Ratios are some of the most important mathematical relationships used in the real world. Grocery shopping, cooking and getting from place to place are three of the most common real-life situations in which ratios are not only prevalent but essential to correct, cost-effective performance. Relationships such as the "golden ratio" are also extremely important in biology.
When going shopping, children often look at the prices of various groceries. A parent can easily explain ratios to her child using two different boxes of cereal. For example, if a 10-ounce box of cereal costs $3 and a 20-ounce box of cereal costs $5, the 20 ounce box is the better value because each ounce of cereal is cheaper. This relationship is produced by dividing the number of ounces of cereal by the price. For the smaller box of cereal, each ounce costs 30 cents; for the larger box of cereal, each ounce of cereal costs 25 cents.

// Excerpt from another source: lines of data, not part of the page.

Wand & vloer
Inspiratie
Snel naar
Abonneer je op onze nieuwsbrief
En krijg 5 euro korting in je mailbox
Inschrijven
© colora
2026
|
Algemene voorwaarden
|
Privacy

Ratios of various ingredients in recipes are essential to cooking the most delicious meals. An example of this is Daisy Martinez's arroz con pollo recipe posted on the Food Network website. To create an achiote oil, Martinez suggests that 1 cup of olive oil to 2 tablespoons of achiote, or orange seeds, is required to achieve the best taste. This can be taught to children as a 1 cup to 2 tablespoons ratio.
Driving to Vacation
Children love to ask "Are we there yet?" when parents take them on vacation. Ratios can be used to teach them how to answer that question for themselves. For example, while taking a road trip from New York City to Philadelphia, approximately 90 miles of driving is required. Assuming that the car is traveling at 60 miles per hour, convert the hour to 60 minutes. Then divide 90 miles by 60 minutes to demonstrate that the family will get to Philadelphia in one and a half hours.
Two special ratios consistently seen in real life are pi (3.14) and phi (1.618). Pi is the relationship between the circumference of a circle and its diameter. In the real world, pi can be used to calculate the circumference of a circular swimming pool, provided you know the diameter or radius. Phi, which is also called the golden ratio, was originally determined by Euclid to calculate line segments and relationships between shapes; it is often seen in biological relationships. For example, the length of a person's forearm divided by the length of the same person's hand results in a number close to 1.618, or phi.